- [Stored data entries]
************

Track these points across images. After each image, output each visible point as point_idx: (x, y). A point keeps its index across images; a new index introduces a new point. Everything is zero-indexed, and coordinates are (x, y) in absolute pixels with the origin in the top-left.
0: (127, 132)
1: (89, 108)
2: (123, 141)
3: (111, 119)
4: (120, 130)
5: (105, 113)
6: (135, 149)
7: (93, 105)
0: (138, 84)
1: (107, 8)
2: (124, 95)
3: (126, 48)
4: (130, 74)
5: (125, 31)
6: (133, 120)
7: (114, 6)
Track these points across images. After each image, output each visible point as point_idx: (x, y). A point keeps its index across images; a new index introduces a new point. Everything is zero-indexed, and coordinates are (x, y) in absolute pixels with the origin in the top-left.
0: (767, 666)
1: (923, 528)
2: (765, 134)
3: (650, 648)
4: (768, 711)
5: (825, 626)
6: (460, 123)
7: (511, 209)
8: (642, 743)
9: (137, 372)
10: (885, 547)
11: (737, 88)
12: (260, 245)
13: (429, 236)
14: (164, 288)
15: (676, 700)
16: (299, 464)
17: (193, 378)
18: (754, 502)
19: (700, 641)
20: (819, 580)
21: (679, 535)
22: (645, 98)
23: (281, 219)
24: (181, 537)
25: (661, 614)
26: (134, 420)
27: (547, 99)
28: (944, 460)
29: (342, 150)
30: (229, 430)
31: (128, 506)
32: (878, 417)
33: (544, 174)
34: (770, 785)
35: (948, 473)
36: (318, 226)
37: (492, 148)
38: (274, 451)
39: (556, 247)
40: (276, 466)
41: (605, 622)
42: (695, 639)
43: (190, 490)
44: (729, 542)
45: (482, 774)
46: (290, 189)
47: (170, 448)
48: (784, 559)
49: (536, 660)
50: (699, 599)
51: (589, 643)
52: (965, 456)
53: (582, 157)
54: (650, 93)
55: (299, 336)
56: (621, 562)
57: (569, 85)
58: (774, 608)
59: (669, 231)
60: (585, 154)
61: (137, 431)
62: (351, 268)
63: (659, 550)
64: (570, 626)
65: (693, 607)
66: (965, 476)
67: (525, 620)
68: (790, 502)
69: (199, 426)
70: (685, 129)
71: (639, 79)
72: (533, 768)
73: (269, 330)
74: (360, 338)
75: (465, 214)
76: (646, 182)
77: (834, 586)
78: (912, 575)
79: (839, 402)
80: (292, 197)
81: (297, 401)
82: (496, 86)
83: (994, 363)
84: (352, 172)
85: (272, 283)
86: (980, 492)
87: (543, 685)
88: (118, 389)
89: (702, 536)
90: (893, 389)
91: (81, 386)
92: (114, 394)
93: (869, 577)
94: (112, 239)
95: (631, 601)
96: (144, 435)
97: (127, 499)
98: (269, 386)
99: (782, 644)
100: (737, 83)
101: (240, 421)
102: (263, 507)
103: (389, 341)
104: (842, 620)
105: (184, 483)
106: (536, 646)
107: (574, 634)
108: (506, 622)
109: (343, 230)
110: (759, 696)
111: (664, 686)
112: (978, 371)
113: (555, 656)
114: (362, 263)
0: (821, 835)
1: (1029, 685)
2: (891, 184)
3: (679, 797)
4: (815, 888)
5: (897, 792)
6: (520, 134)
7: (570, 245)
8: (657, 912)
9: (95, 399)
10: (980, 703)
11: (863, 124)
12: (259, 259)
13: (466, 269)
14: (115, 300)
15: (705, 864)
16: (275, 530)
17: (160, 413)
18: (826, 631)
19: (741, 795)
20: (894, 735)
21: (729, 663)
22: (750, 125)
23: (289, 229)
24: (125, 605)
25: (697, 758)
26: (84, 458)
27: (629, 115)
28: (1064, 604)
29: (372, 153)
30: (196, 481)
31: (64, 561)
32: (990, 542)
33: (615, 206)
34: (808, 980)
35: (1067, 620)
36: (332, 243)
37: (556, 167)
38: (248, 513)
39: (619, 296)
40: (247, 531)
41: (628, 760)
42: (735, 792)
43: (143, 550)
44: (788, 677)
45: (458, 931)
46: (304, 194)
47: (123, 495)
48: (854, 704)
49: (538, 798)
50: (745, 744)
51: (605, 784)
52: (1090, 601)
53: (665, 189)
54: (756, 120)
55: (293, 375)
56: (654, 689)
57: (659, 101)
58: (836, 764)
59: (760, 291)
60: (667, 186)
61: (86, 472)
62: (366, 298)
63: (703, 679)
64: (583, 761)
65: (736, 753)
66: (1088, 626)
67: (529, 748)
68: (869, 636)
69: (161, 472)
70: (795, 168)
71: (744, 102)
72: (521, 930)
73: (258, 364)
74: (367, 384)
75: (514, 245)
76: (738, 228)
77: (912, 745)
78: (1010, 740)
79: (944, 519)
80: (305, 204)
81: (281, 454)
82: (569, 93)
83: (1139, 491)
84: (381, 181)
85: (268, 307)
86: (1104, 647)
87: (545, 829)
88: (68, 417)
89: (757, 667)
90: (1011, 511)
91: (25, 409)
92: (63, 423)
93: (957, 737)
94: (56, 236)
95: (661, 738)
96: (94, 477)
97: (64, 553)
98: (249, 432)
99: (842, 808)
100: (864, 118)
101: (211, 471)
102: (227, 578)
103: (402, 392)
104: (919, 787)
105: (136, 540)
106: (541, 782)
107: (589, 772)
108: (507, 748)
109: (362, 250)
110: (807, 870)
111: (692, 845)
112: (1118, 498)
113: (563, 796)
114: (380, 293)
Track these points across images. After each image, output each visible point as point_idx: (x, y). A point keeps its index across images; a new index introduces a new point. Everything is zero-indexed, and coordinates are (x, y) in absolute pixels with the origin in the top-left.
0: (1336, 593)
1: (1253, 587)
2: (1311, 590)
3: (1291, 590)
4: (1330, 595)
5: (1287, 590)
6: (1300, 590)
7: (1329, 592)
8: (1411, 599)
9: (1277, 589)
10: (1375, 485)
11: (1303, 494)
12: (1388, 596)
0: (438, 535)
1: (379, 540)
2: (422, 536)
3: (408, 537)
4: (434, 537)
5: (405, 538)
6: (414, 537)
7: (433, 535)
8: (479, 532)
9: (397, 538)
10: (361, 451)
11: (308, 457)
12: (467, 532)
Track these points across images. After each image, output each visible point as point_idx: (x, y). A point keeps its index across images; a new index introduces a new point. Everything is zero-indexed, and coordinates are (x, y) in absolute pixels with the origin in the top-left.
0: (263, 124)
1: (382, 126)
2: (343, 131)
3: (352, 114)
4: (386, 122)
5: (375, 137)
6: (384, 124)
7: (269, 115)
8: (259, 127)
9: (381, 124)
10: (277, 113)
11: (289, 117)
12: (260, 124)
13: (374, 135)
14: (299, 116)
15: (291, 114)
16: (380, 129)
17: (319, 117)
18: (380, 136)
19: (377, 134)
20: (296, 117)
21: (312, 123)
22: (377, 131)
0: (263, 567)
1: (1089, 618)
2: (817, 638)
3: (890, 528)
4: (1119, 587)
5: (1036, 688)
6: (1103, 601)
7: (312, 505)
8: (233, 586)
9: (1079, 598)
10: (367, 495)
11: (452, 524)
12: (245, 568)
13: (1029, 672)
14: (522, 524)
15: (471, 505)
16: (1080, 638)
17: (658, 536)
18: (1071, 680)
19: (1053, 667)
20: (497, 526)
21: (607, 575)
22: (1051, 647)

************

- [Exercise aim]
Restate every entry word for word.

- [Reply to the exercise]
Track these points across images. After each image, output each visible point as point_idx: (x, y). A point keeps its index across images; a new index introduces a new point. Everything is zero-indexed, and coordinates are (x, y) in absolute pixels with the origin in the top-left.
0: (127, 132)
1: (89, 108)
2: (123, 141)
3: (111, 119)
4: (120, 130)
5: (105, 113)
6: (135, 149)
7: (93, 105)
0: (138, 84)
1: (107, 8)
2: (124, 95)
3: (126, 48)
4: (130, 74)
5: (125, 31)
6: (133, 120)
7: (114, 6)
Track these points across images. After each image, output each visible point as point_idx: (x, y). A point keeps its index across images; a new index introduces a new point. Everything is zero-indexed, and coordinates are (x, y) in absolute pixels with the origin in the top-left.
0: (767, 666)
1: (923, 528)
2: (765, 134)
3: (650, 648)
4: (768, 711)
5: (825, 626)
6: (460, 123)
7: (511, 209)
8: (642, 743)
9: (137, 372)
10: (885, 547)
11: (737, 88)
12: (260, 245)
13: (429, 236)
14: (164, 288)
15: (676, 700)
16: (299, 464)
17: (193, 378)
18: (754, 502)
19: (700, 641)
20: (819, 580)
21: (679, 535)
22: (645, 98)
23: (281, 219)
24: (181, 537)
25: (661, 614)
26: (134, 420)
27: (547, 99)
28: (944, 460)
29: (342, 150)
30: (229, 430)
31: (128, 506)
32: (878, 417)
33: (544, 174)
34: (770, 785)
35: (948, 473)
36: (318, 226)
37: (492, 148)
38: (274, 451)
39: (556, 247)
40: (276, 466)
41: (605, 622)
42: (695, 639)
43: (190, 490)
44: (729, 542)
45: (482, 774)
46: (290, 189)
47: (170, 448)
48: (784, 559)
49: (536, 660)
50: (699, 599)
51: (589, 643)
52: (965, 456)
53: (582, 157)
54: (650, 93)
55: (299, 336)
56: (621, 562)
57: (569, 85)
58: (774, 608)
59: (669, 231)
60: (585, 154)
61: (137, 431)
62: (351, 268)
63: (659, 550)
64: (570, 626)
65: (693, 607)
66: (965, 476)
67: (525, 620)
68: (790, 502)
69: (199, 426)
70: (685, 129)
71: (639, 79)
72: (533, 768)
73: (269, 330)
74: (360, 338)
75: (465, 214)
76: (646, 182)
77: (834, 586)
78: (912, 575)
79: (839, 402)
80: (292, 197)
81: (297, 401)
82: (496, 86)
83: (994, 363)
84: (352, 172)
85: (272, 283)
86: (980, 492)
87: (543, 685)
88: (118, 389)
89: (702, 536)
90: (893, 389)
91: (81, 386)
92: (114, 394)
93: (869, 577)
94: (112, 239)
95: (631, 601)
96: (144, 435)
97: (127, 499)
98: (269, 386)
99: (782, 644)
100: (737, 83)
101: (240, 421)
102: (263, 507)
103: (389, 341)
104: (842, 620)
105: (184, 483)
106: (536, 646)
107: (574, 634)
108: (506, 622)
109: (343, 230)
110: (759, 696)
111: (664, 686)
112: (978, 371)
113: (555, 656)
114: (362, 263)
0: (821, 835)
1: (1029, 685)
2: (891, 184)
3: (679, 797)
4: (815, 888)
5: (897, 792)
6: (520, 134)
7: (570, 245)
8: (657, 912)
9: (95, 399)
10: (980, 703)
11: (863, 124)
12: (259, 259)
13: (466, 269)
14: (115, 300)
15: (705, 864)
16: (275, 530)
17: (160, 413)
18: (826, 631)
19: (741, 795)
20: (894, 735)
21: (729, 663)
22: (750, 125)
23: (289, 229)
24: (125, 605)
25: (697, 758)
26: (84, 458)
27: (629, 115)
28: (1064, 604)
29: (372, 153)
30: (196, 481)
31: (64, 561)
32: (990, 542)
33: (615, 206)
34: (808, 980)
35: (1067, 620)
36: (332, 243)
37: (556, 167)
38: (248, 513)
39: (619, 296)
40: (247, 531)
41: (628, 760)
42: (735, 792)
43: (143, 550)
44: (788, 677)
45: (458, 931)
46: (304, 194)
47: (123, 495)
48: (854, 704)
49: (538, 798)
50: (745, 744)
51: (605, 784)
52: (1090, 601)
53: (665, 189)
54: (756, 120)
55: (293, 375)
56: (654, 689)
57: (659, 101)
58: (836, 764)
59: (760, 291)
60: (667, 186)
61: (86, 472)
62: (366, 298)
63: (703, 679)
64: (583, 761)
65: (736, 753)
66: (1088, 626)
67: (529, 748)
68: (869, 636)
69: (161, 472)
70: (795, 168)
71: (744, 102)
72: (521, 930)
73: (258, 364)
74: (367, 384)
75: (514, 245)
76: (738, 228)
77: (912, 745)
78: (1010, 740)
79: (944, 519)
80: (305, 204)
81: (281, 454)
82: (569, 93)
83: (1139, 491)
84: (381, 181)
85: (268, 307)
86: (1104, 647)
87: (545, 829)
88: (68, 417)
89: (757, 667)
90: (1011, 511)
91: (25, 409)
92: (63, 423)
93: (957, 737)
94: (56, 236)
95: (661, 738)
96: (94, 477)
97: (64, 553)
98: (249, 432)
99: (842, 808)
100: (864, 118)
101: (211, 471)
102: (227, 578)
103: (402, 392)
104: (919, 787)
105: (136, 540)
106: (541, 782)
107: (589, 772)
108: (507, 748)
109: (362, 250)
110: (807, 870)
111: (692, 845)
112: (1118, 498)
113: (563, 796)
114: (380, 293)
Track these points across images. After each image, output each visible point as point_idx: (x, y). A point keeps its index across images; a new index introduces a new point. Everything is zero-indexed, and coordinates are (x, y) in absolute pixels with the origin in the top-left.
0: (1336, 593)
1: (1253, 587)
2: (1311, 590)
3: (1291, 590)
4: (1330, 595)
5: (1287, 590)
6: (1300, 590)
7: (1329, 592)
8: (1411, 599)
9: (1277, 589)
10: (1375, 485)
11: (1303, 494)
12: (1388, 596)
0: (438, 535)
1: (379, 540)
2: (422, 536)
3: (408, 537)
4: (434, 537)
5: (405, 538)
6: (414, 537)
7: (433, 535)
8: (479, 532)
9: (397, 538)
10: (361, 451)
11: (308, 457)
12: (467, 532)
Track these points across images. After each image, output each visible point as point_idx: (x, y). A point keeps its index across images; a new index introduces a new point. Everything is zero-indexed, and coordinates are (x, y) in absolute pixels with the origin in the top-left.
0: (263, 124)
1: (382, 126)
2: (343, 131)
3: (352, 114)
4: (386, 122)
5: (375, 137)
6: (384, 124)
7: (269, 115)
8: (259, 127)
9: (381, 124)
10: (277, 113)
11: (289, 117)
12: (260, 124)
13: (374, 135)
14: (299, 116)
15: (291, 114)
16: (380, 129)
17: (319, 117)
18: (380, 136)
19: (377, 134)
20: (296, 117)
21: (312, 123)
22: (377, 131)
0: (263, 567)
1: (1089, 618)
2: (817, 638)
3: (890, 528)
4: (1119, 587)
5: (1036, 688)
6: (1103, 601)
7: (312, 505)
8: (233, 586)
9: (1079, 598)
10: (367, 495)
11: (452, 524)
12: (245, 568)
13: (1029, 672)
14: (522, 524)
15: (471, 505)
16: (1080, 638)
17: (658, 536)
18: (1071, 680)
19: (1053, 667)
20: (497, 526)
21: (607, 575)
22: (1051, 647)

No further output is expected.